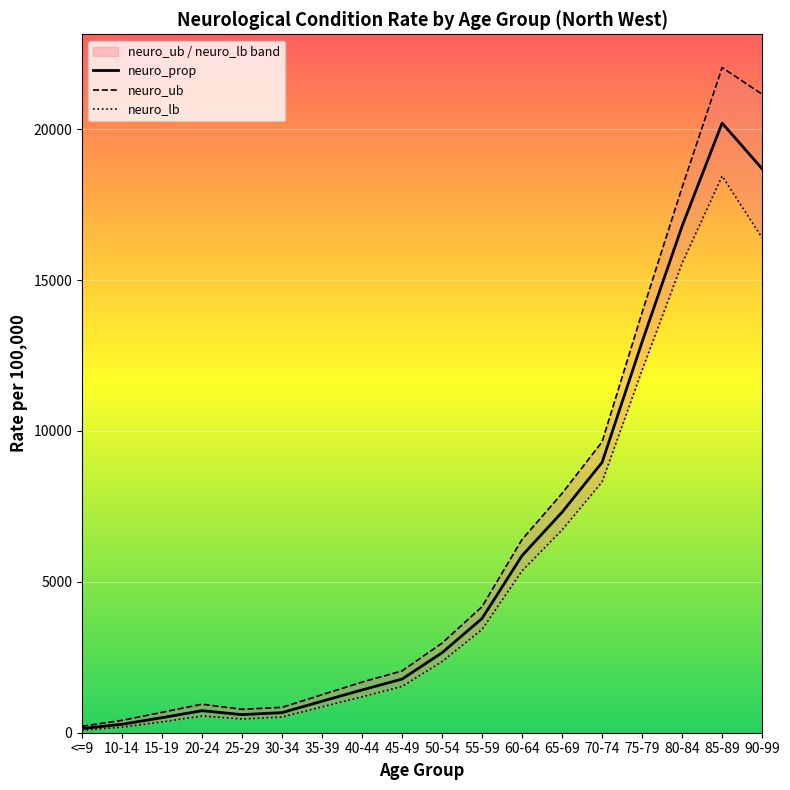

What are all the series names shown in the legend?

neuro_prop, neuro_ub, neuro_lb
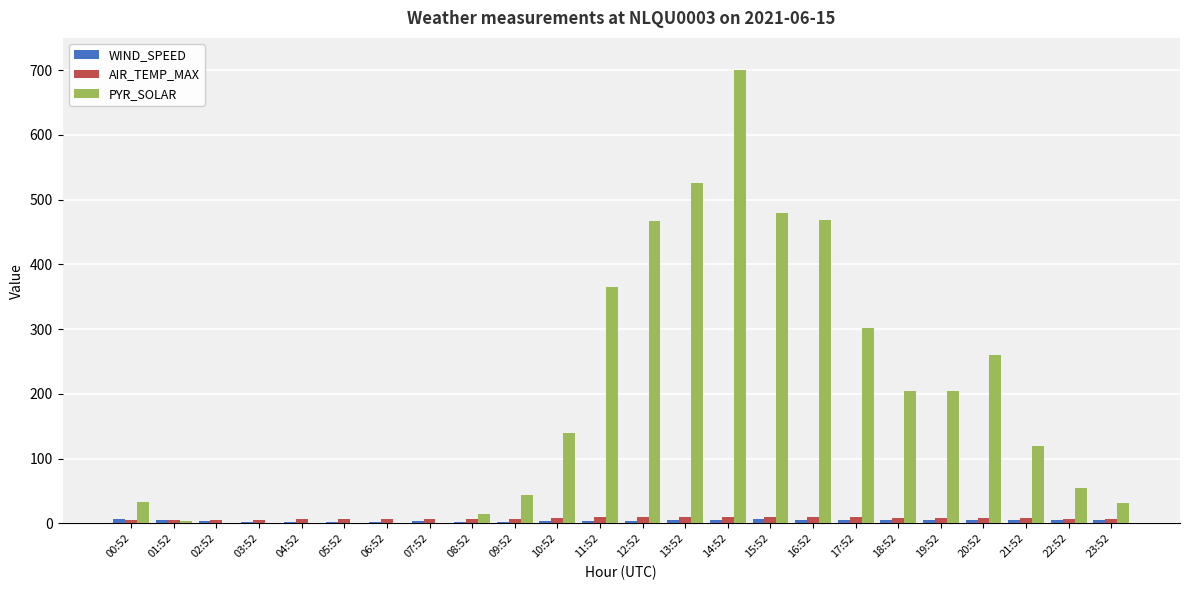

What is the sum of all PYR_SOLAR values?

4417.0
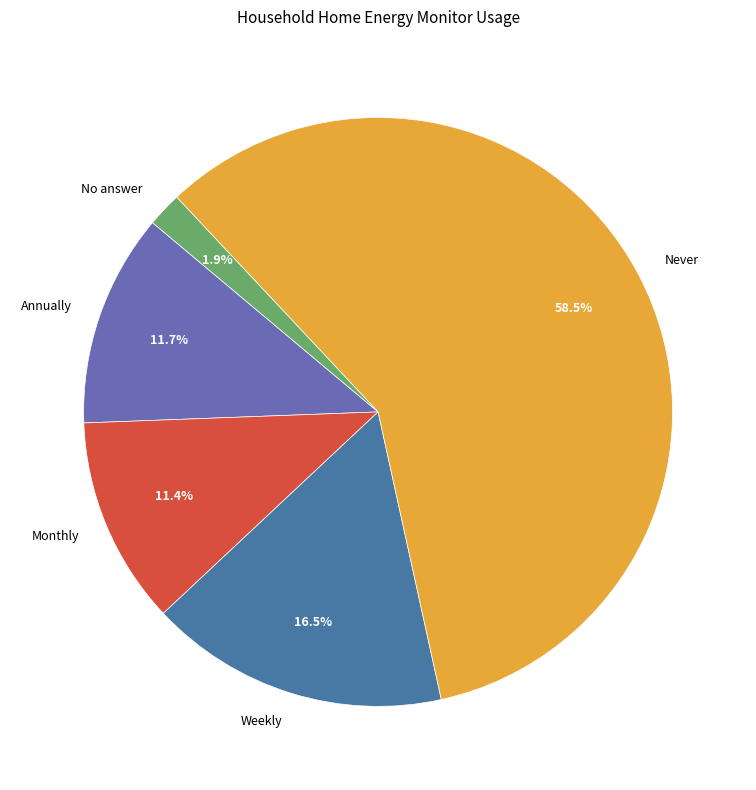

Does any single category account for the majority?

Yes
#####
About this task
Revise all of the lines above by replacing "legend" with "key" and changing nothing else. Leave the pictures out of your answer.

Answer to this exercise
What are all the series names shown in the key?

neuro_prop, neuro_ub, neuro_lb

What is the sum of all PYR_SOLAR values?

4417.0

Does any single category account for the majority?

Yes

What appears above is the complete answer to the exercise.